:: Exercise ::
Pull the text from every one of the rows below and reproduce it word for word, leaving the pictures out of your answer.

:: Records ::
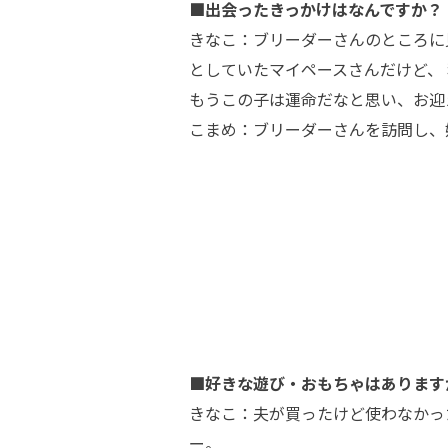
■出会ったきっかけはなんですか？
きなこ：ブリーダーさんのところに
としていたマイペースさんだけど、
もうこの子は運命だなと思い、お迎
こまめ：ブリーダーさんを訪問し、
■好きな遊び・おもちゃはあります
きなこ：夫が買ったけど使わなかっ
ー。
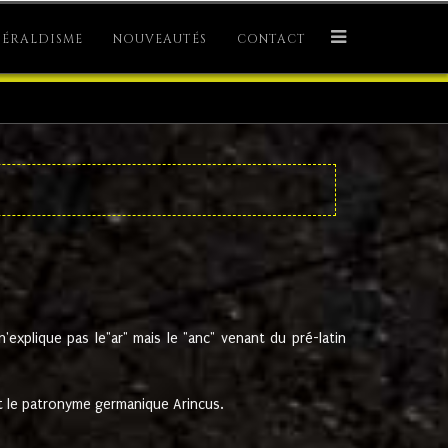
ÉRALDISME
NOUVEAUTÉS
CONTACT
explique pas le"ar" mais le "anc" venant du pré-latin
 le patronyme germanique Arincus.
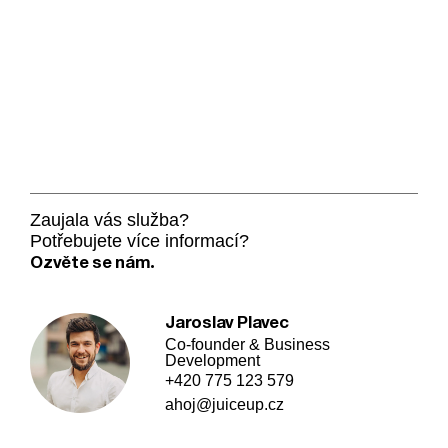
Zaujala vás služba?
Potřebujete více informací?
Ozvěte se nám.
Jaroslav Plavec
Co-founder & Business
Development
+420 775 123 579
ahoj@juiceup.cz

:: Solution ::
■出会ったきっかけはなんですか？
きなこ：ブリーダーさんのところに
としていたマイペースさんだけど、
もうこの子は運命だなと思い、お迎
こまめ：ブリーダーさんを訪問し、
■好きな遊び・おもちゃはあります
きなこ：夫が買ったけど使わなかっ
ー。
ÉRALDISME
NOUVEAUTÉS
CONTACT
explique pas le"ar" mais le "anc" venant du pré-latin
 le patronyme germanique Arincus.
Zaujala vás služba?
Potřebujete více informací?
Ozvěte se nám.
Jaroslav Plavec
Co-founder & Business
Development
+420 775 123 579
ahoj@juiceup.cz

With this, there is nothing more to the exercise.